Nanoethics – big ethical issues with small technology
By Dónal P. O’Mathúna
Pubs Continuum (235 pps)
Pbck. £12.99

The author’s own preface is not encouraging when he thanks all those who helped him, including: ‘God, who gave me the gifts…’ (I don’t think he’s being ironic). I can only comment, that it is a pity the man in the sky didn’t endow him with more. Nanotechnology for those who aren’t too sure what it means is the understanding, control and use of matter at very small dimensions on the molecular or atomic level. The possible uses of such technology are mind-blowing, but it is still in its infancy.

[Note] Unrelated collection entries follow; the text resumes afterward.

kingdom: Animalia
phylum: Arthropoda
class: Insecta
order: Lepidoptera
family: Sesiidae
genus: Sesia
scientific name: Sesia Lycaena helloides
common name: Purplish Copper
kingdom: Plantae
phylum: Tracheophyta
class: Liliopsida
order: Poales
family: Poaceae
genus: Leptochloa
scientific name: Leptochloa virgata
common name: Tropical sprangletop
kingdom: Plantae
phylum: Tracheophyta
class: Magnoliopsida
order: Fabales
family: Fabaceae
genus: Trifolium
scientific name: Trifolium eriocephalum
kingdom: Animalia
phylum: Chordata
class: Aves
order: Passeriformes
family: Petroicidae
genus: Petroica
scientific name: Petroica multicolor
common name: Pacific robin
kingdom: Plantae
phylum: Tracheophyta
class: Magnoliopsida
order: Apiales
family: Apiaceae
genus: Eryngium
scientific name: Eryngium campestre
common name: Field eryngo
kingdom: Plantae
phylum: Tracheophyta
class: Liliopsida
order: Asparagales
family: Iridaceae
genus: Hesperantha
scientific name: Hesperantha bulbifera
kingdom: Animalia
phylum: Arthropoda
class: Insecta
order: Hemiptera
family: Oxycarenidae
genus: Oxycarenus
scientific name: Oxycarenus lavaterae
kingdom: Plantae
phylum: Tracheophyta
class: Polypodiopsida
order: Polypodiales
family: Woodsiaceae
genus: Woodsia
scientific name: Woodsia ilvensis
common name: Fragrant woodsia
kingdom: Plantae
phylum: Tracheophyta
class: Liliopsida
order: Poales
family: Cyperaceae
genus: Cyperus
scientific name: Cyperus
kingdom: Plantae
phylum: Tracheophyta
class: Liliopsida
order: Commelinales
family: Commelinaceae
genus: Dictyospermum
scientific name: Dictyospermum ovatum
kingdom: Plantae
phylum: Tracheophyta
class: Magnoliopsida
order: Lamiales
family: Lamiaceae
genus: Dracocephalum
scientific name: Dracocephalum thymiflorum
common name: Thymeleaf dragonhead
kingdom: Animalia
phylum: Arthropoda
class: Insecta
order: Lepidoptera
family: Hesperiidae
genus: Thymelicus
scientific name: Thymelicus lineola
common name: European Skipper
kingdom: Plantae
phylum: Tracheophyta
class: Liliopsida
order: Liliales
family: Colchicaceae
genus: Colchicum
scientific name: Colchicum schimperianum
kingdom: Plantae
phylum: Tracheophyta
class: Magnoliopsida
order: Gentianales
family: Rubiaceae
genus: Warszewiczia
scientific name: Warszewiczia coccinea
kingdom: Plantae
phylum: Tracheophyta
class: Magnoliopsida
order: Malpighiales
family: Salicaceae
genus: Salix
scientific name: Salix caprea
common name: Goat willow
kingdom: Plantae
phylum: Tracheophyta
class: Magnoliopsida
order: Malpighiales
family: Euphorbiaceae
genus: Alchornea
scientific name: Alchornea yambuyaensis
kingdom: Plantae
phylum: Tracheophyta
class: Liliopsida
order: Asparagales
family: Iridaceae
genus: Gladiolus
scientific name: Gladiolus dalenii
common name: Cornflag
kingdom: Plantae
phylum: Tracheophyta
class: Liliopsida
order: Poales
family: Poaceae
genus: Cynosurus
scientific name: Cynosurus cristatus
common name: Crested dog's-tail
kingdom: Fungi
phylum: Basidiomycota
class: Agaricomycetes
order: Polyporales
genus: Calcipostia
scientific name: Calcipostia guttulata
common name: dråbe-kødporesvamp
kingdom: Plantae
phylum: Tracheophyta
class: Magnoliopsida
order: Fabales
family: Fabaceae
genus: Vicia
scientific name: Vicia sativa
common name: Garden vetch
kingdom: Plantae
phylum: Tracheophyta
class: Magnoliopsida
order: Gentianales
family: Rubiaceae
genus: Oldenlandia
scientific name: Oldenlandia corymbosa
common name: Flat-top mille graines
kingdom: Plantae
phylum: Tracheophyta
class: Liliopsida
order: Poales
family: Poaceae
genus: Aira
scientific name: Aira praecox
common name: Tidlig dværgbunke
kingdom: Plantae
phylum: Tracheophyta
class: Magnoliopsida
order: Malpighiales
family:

The possibilities it could open up would have enormous repercussions on human biology, longevity and medicine to name but some of the areas.
This book is so littered with source attributions that any authorial ideas there might be are obscured; instead of developing his own thought, the author seems content to quote others at every stage. He has also adopted the idiosyncratic idea of interweaving examples from science fiction into his attempt to delineate nanotechnology and its impact. He polemicises against posthumanism but doesn’t define it in any meaningful way. There is little discussion of the real ethical implications and how these may differ from previous scientific breakthroughs. He leaves out the central ethical question of who controls such technology and how it will be used in a capitalist context. He concludes that: ‘The underlying problem is that no amount of nanotechnological or genetic manipulation will enhance the human heart and spirit’! Need I say more to underline the confused philosophy?